§ **WHAT TO DO**:
Here the job is to return only the lines of the material, exactly, from the first one to the line with "Emak, Efko, Oleomac".

§ **RECORDS FOR THE TASK**:
***

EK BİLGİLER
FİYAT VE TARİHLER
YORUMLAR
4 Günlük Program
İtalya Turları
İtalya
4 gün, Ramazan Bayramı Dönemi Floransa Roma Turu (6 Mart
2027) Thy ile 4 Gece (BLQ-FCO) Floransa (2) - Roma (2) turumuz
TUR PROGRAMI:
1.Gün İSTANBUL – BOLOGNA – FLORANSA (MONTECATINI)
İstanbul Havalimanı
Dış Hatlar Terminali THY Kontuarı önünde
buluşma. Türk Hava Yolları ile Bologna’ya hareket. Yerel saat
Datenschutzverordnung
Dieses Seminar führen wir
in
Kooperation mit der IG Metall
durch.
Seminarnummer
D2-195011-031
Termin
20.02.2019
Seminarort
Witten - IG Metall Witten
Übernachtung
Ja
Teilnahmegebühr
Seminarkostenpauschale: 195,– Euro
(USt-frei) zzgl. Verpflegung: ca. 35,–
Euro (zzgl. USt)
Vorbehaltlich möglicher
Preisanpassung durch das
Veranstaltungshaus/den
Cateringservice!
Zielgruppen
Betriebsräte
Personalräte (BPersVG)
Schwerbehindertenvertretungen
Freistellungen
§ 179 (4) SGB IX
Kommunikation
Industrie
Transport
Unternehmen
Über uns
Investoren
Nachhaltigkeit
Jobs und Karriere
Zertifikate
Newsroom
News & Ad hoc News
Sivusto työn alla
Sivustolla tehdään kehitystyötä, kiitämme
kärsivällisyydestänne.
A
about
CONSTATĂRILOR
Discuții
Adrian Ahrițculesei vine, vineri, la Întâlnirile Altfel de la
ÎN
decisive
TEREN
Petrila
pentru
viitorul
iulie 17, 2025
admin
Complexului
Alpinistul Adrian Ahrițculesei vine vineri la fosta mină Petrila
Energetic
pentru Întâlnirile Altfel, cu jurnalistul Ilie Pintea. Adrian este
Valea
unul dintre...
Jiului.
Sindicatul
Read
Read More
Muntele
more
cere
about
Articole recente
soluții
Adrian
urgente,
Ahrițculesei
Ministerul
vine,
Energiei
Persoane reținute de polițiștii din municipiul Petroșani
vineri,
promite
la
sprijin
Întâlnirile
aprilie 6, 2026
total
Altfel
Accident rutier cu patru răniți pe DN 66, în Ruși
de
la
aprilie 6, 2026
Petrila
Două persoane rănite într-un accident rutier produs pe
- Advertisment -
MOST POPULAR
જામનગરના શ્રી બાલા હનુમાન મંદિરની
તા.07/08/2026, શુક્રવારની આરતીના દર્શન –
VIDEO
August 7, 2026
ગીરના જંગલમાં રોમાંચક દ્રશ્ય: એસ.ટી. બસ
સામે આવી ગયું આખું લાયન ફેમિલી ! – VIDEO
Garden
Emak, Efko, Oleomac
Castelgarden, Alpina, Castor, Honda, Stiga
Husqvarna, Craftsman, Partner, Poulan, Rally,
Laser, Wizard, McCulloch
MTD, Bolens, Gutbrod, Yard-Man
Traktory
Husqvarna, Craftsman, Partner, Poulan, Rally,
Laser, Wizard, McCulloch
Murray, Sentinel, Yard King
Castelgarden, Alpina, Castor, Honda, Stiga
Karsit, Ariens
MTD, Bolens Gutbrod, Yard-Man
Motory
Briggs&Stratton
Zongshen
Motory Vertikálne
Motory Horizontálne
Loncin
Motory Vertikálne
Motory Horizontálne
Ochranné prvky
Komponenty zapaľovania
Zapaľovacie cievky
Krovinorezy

***

§ **RESULT FOR THIS TASK**:
EK BİLGİLER
FİYAT VE TARİHLER
YORUMLAR
4 Günlük Program
İtalya Turları
İtalya
4 gün, Ramazan Bayramı Dönemi Floransa Roma Turu (6 Mart
2027) Thy ile 4 Gece (BLQ-FCO) Floransa (2) - Roma (2) turumuz
TUR PROGRAMI:
1.Gün İSTANBUL – BOLOGNA – FLORANSA (MONTECATINI)
İstanbul Havalimanı
Dış Hatlar Terminali THY Kontuarı önünde
buluşma. Türk Hava Yolları ile Bologna’ya hareket. Yerel saat
Datenschutzverordnung
Dieses Seminar führen wir
in
Kooperation mit der IG Metall
durch.
Seminarnummer
D2-195011-031
Termin
20.02.2019
Seminarort
Witten - IG Metall Witten
Übernachtung
Ja
Teilnahmegebühr
Seminarkostenpauschale: 195,– Euro
(USt-frei) zzgl. Verpflegung: ca. 35,–
Euro (zzgl. USt)
Vorbehaltlich möglicher
Preisanpassung durch das
Veranstaltungshaus/den
Cateringservice!
Zielgruppen
Betriebsräte
Personalräte (BPersVG)
Schwerbehindertenvertretungen
Freistellungen
§ 179 (4) SGB IX
Kommunikation
Industrie
Transport
Unternehmen
Über uns
Investoren
Nachhaltigkeit
Jobs und Karriere
Zertifikate
Newsroom
News & Ad hoc News
Sivusto työn alla
Sivustolla tehdään kehitystyötä, kiitämme
kärsivällisyydestänne.
A
about
CONSTATĂRILOR
Discuții
Adrian Ahrițculesei vine, vineri, la Întâlnirile Altfel de la
ÎN
decisive
TEREN
Petrila
pentru
viitorul
iulie 17, 2025
admin
Complexului
Alpinistul Adrian Ahrițculesei vine vineri la fosta mină Petrila
Energetic
pentru Întâlnirile Altfel, cu jurnalistul Ilie Pintea. Adrian este
Valea
unul dintre...
Jiului.
Sindicatul
Read
Read More
Muntele
more
cere
about
Articole recente
soluții
Adrian
urgente,
Ahrițculesei
Ministerul
vine,
Energiei
Persoane reținute de polițiștii din municipiul Petroșani
vineri,
promite
la
sprijin
Întâlnirile
aprilie 6, 2026
total
Altfel
Accident rutier cu patru răniți pe DN 66, în Ruși
de
la
aprilie 6, 2026
Petrila
Două persoane rănite într-un accident rutier produs pe
- Advertisment -
MOST POPULAR
જામનગરના શ્રી બાલા હનુમાન મંદિરની
તા.07/08/2026, શુક્રવારની આરતીના દર્શન –
VIDEO
August 7, 2026
ગીરના જંગલમાં રોમાંચક દ્રશ્ય: એસ.ટી. બસ
સામે આવી ગયું આખું લાયન ફેમિલી ! – VIDEO
Garden
Emak, Efko, Oleomac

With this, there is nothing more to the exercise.